September 27, 2017 | Pharma and Life Sciences Blogs
Sustained depression in crude oil prices, from $100 per barrel in 2014 to the current level of $50 per barrel, has brought the prices of derived polymers such as Polypropylene (PP), Polyethylene (PE) and others down by an average of 20 to 30 percent. Due to these developments, medical devices manufacturers have realized annual savings close to $1 million $10 million spend on categories such as disposables which heavily utilizes the use of plastic polymers.

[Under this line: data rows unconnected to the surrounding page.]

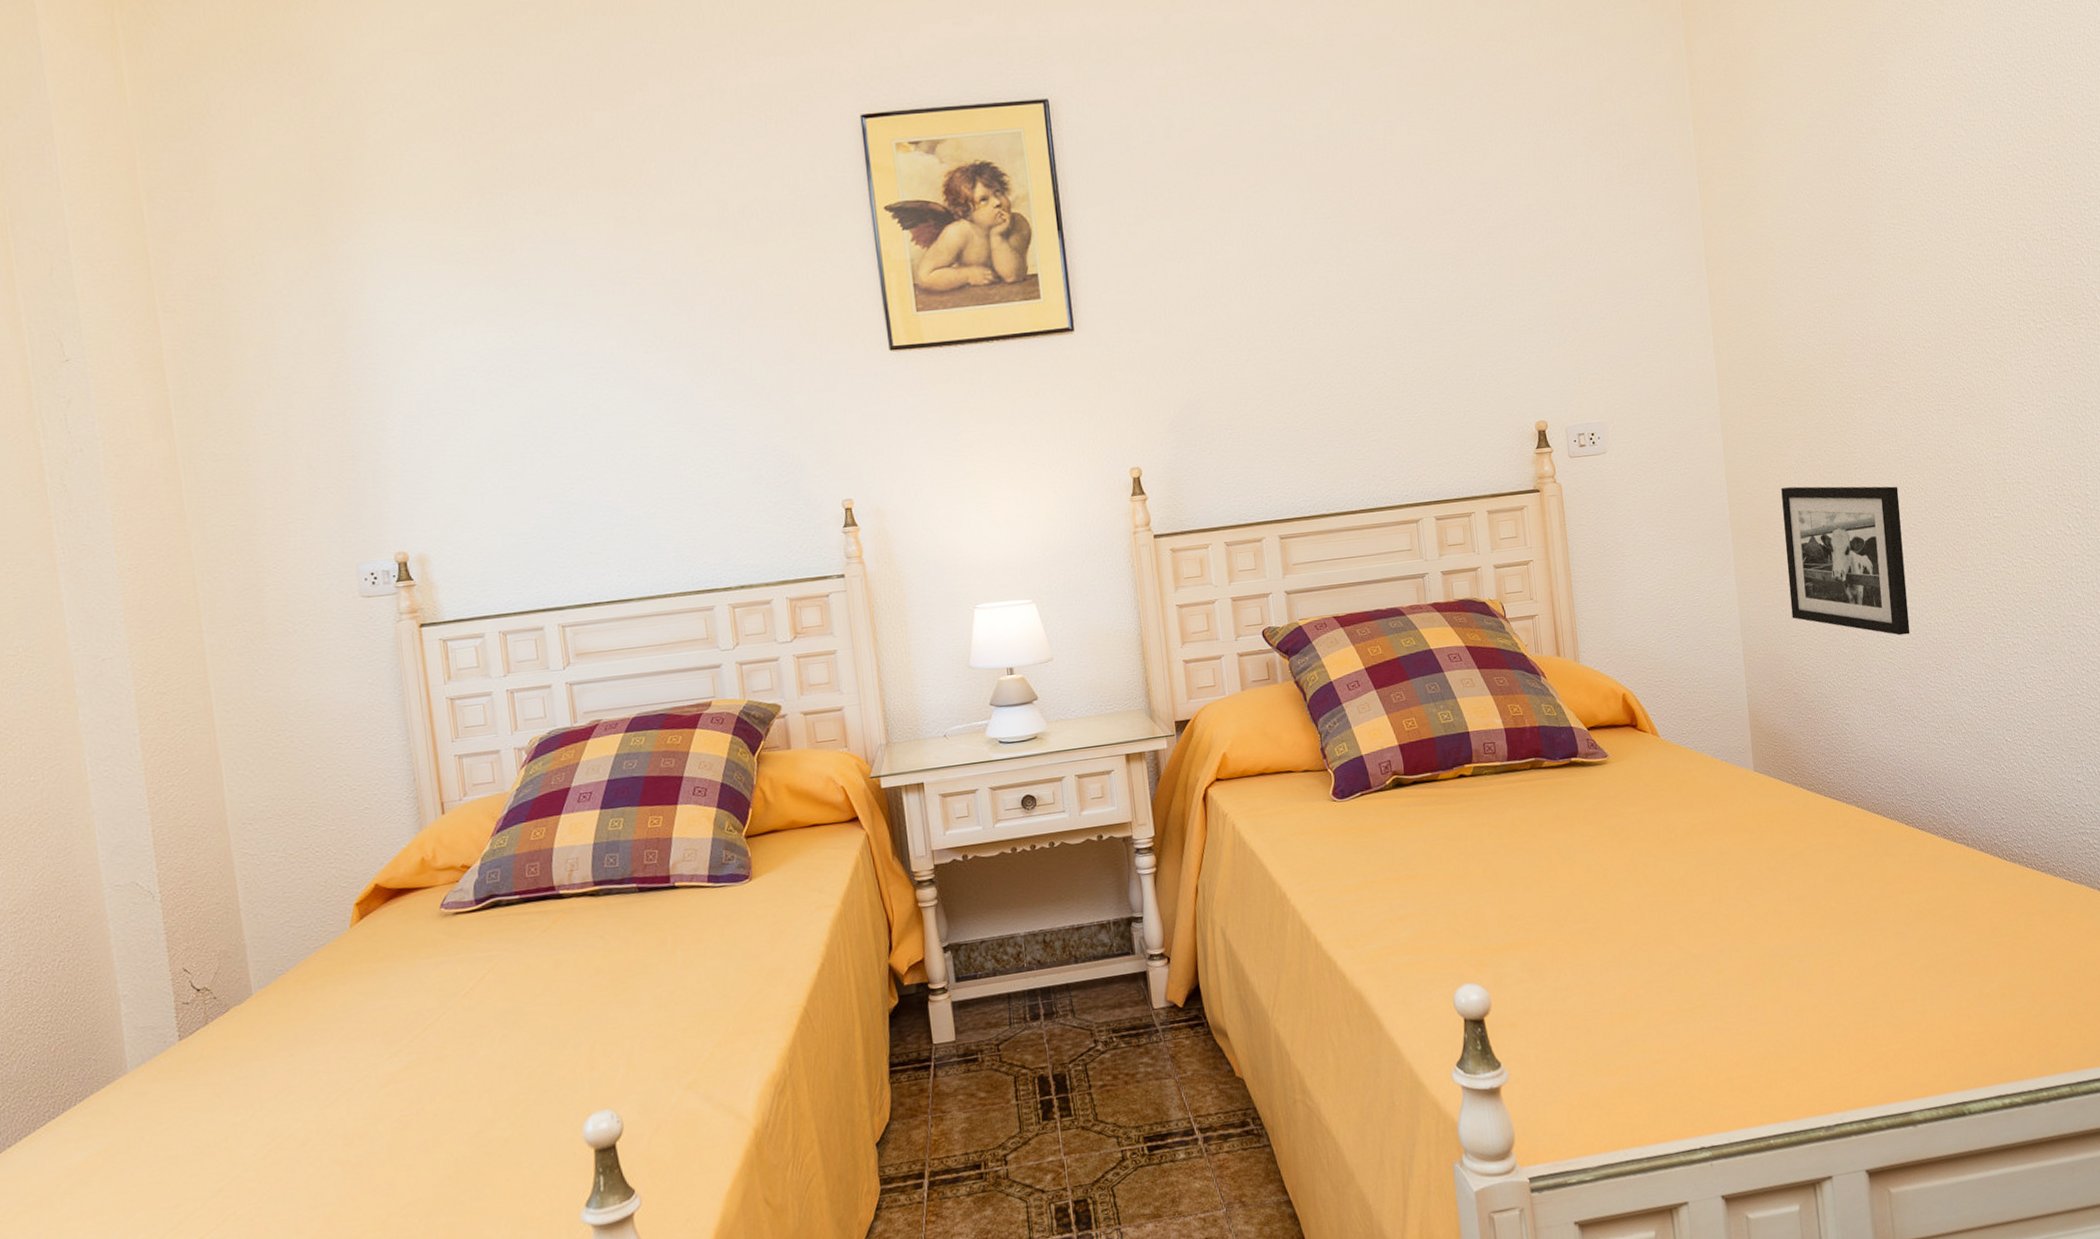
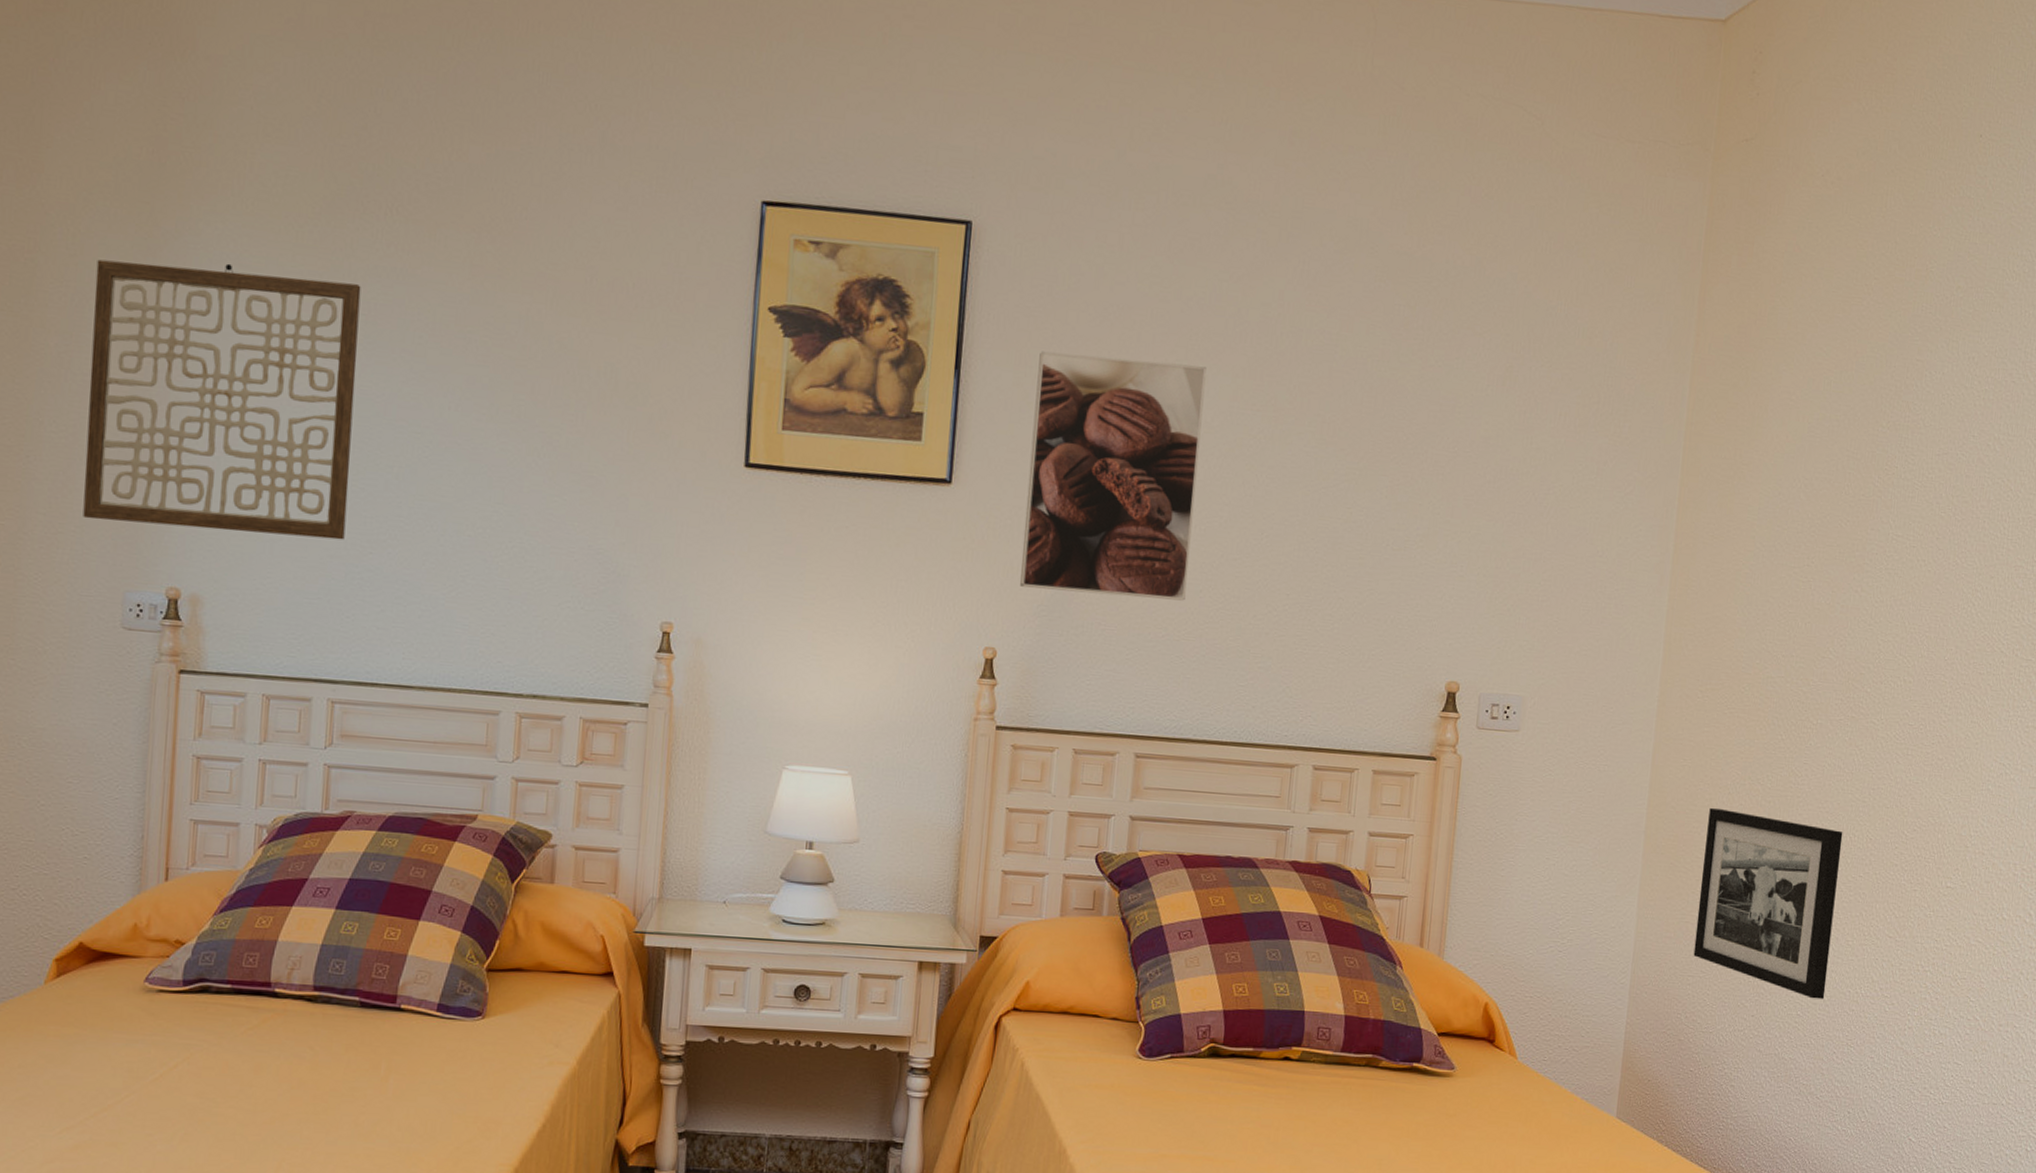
wall art: none [277,253,547,506] -> present [83,259,361,540]
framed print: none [1129,189,1297,409] -> present [1020,351,1207,601]

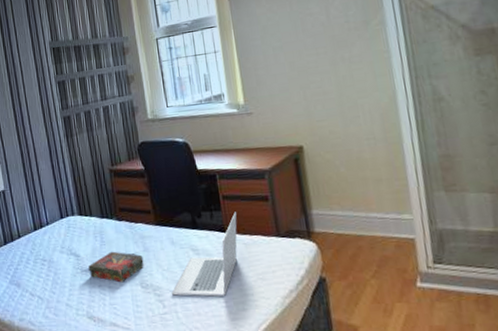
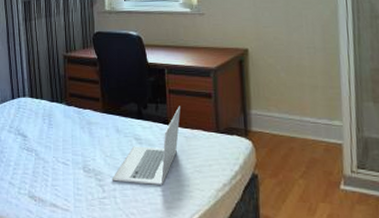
book: present [88,251,144,283] -> none [34,134,88,166]

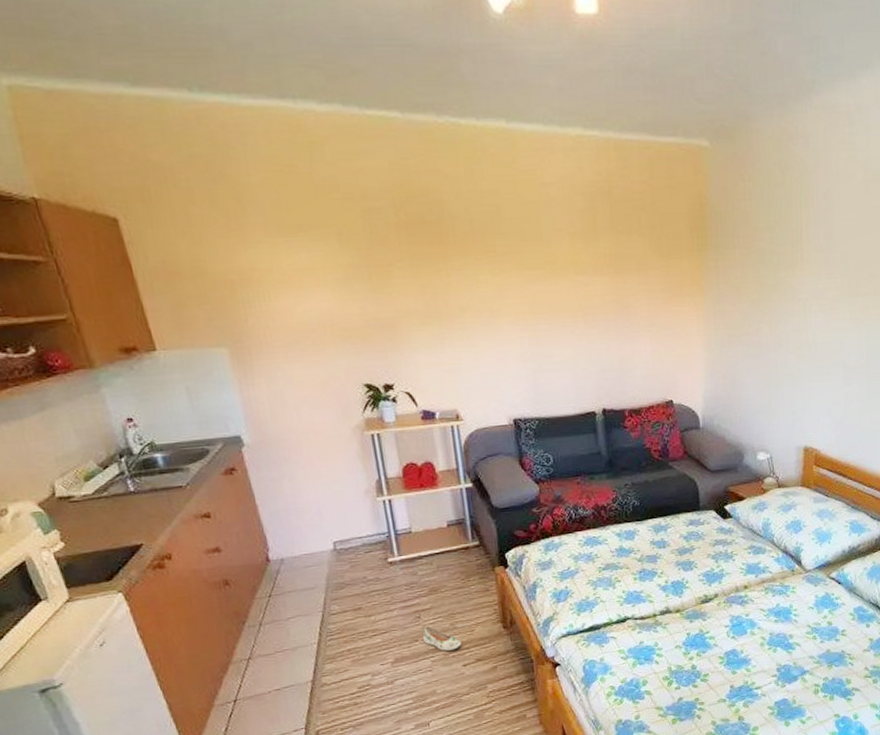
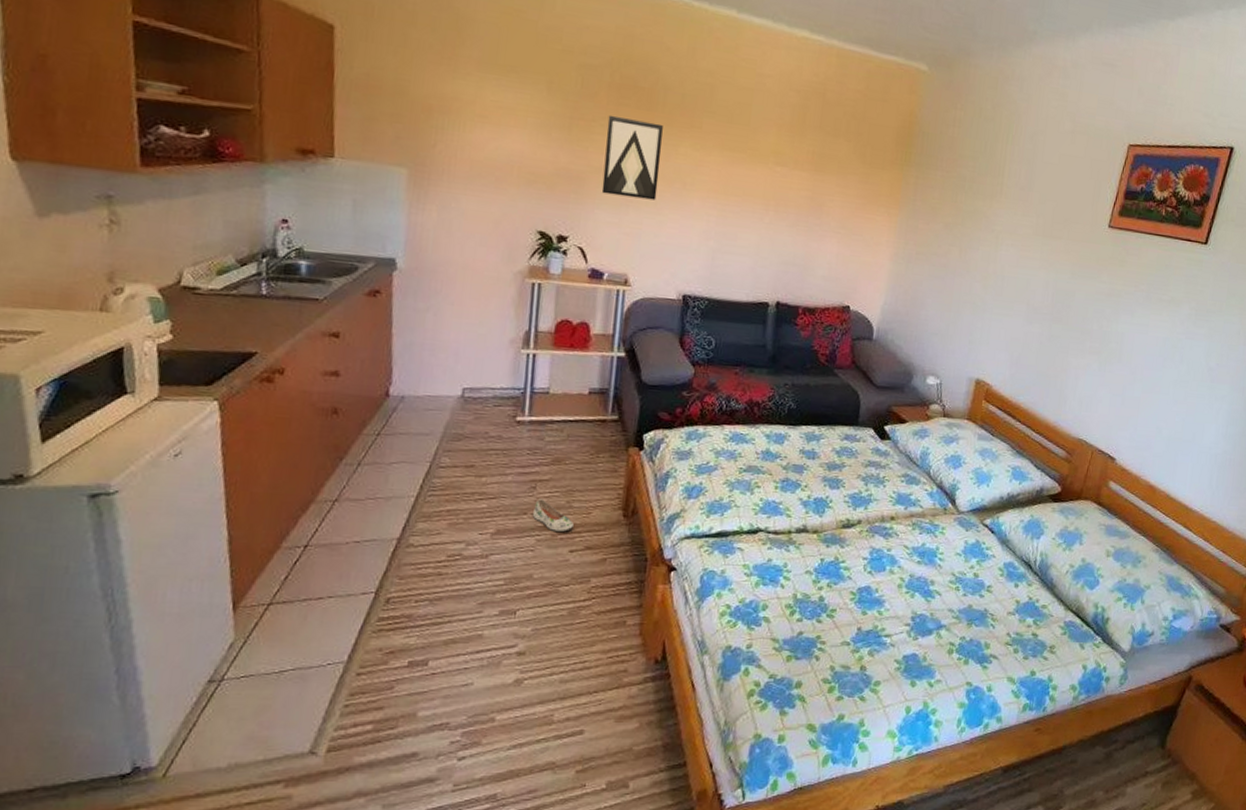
wall art: none [403,255,468,336] -> present [601,115,663,201]

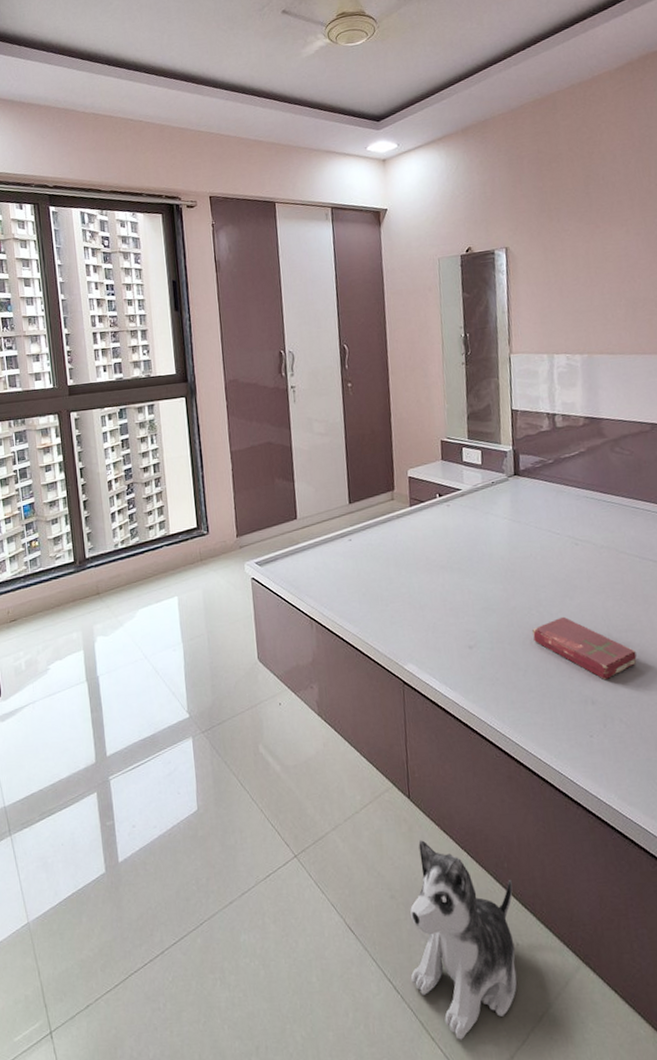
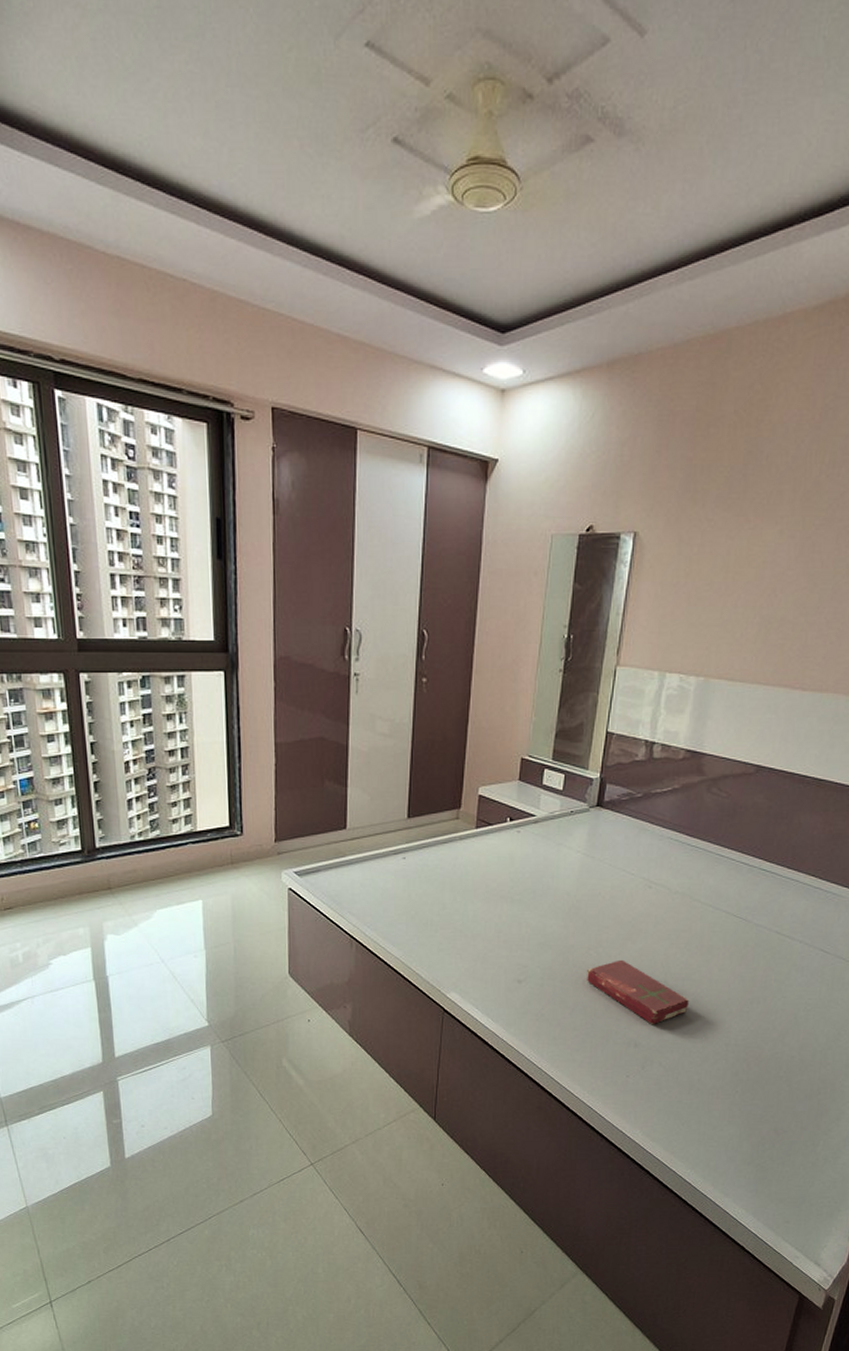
plush toy: present [410,840,517,1040] -> none [416,1158,525,1326]

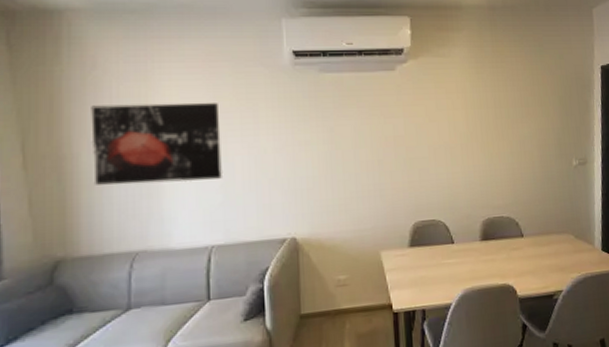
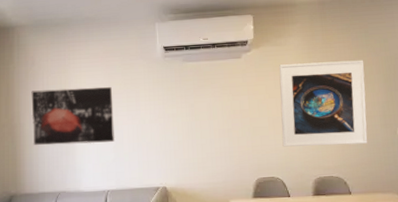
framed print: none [441,78,542,182] -> present [279,60,368,147]

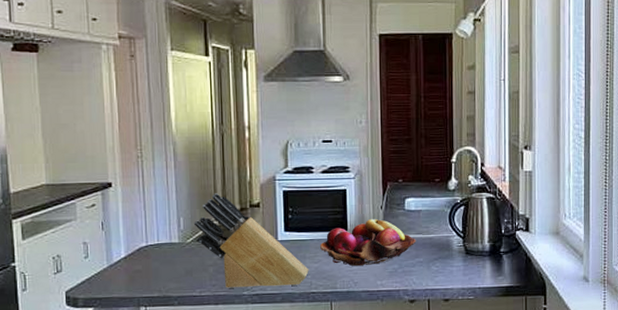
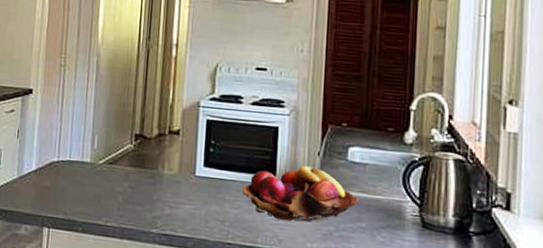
knife block: present [193,193,309,289] -> none [108,113,227,232]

Medical devices industry utilizes a number of medical polymers to manufacture their products. Polyvinyl chloride (PVC), Polypropylene (PP), Polystyrene (PS) and Polyethylene (PE) are some of the most prominent polymers used in the medical devices industry. For certain products such as disposable syringes and tubes, the plastics constitute almost 40 to 50 percent of the total cost associated with the product. The prices of these polymers are heavily dependent on the prices of the source material i.e. crude oil. Any major fluctuation in the crude prices is mimicked in the resin and polymer prices.
During the period from 2012 to 2017, crude oil prices have rapidly declined from more than $100 per barrel to the current levels of $47 to $50 per barrel. This happened due to higher outputs, oversupply, declining demands and competition from U.S. Shale. This pattern has also been mimicked in the medical polymer market and prices of polymers have declined from 2014 levels. The price of PP has declined by almost 30 percent, PS by 24 percent, HDPE by 25 percent and PVC by 16 percent.
Savings Opportunity: Realized or Lost?
Let’s assume a scenario for Company X that spends around $10 million on their product category which heavily utilizes polymers like PP, PE and others. Assuming that plastics constitute 35 percent of the total cost of product, the total addressable spend due to plastics comes around $3.5 million. Company X has mid to long term (3-5 years) agreement with their current supplier or outsourcing partner and the contract was framed during the period of 2012-2014. Considering the decline in polymer prices, Company X had an opportunity to realize savings of $500 thousand to $1 million per year. When combined, this interprets into unrealized savings of an average $2.5 million in past 3 years. On top of this, factor-in the decrease in costs associated with manufacturing such as utility costs (due to decrease in coal costs), logistics and transportation costs (dependent on crude), the lost savings keeps on stacking.
Why are companies like X unable to capitalize in such markets?
Contracts will certainly have clauses for passing costs or benefits due to the fluctuations of underlying cost drivers, but, in the end it is totally depended on contract compliance. In an ideal case scenario, the supplier should automatically pass on the savings achieved due to raw material price decrease to the client which some suppliers certainly practice, the word of importance here is “some” as it is not the ideal world where businesses operate. Factors like poorly framed contracts, lack of strong contract compliance teams, absence of market tracking teams, inefficient SRM program and others leads to waste of such cost saving opportunity.
The key to extract the best out of the market fluctuations is to have a robust contract compliance team which is empowered with strong contracts containing performance and penalty clauses. The team should ideally have access to category databases or third party research platforms and should track market movements of the major categories of spend once every quarter. Any sustained fluctuation over a period of three quarters should be immediately addressed with relevant suppliers and stakeholders within the organization.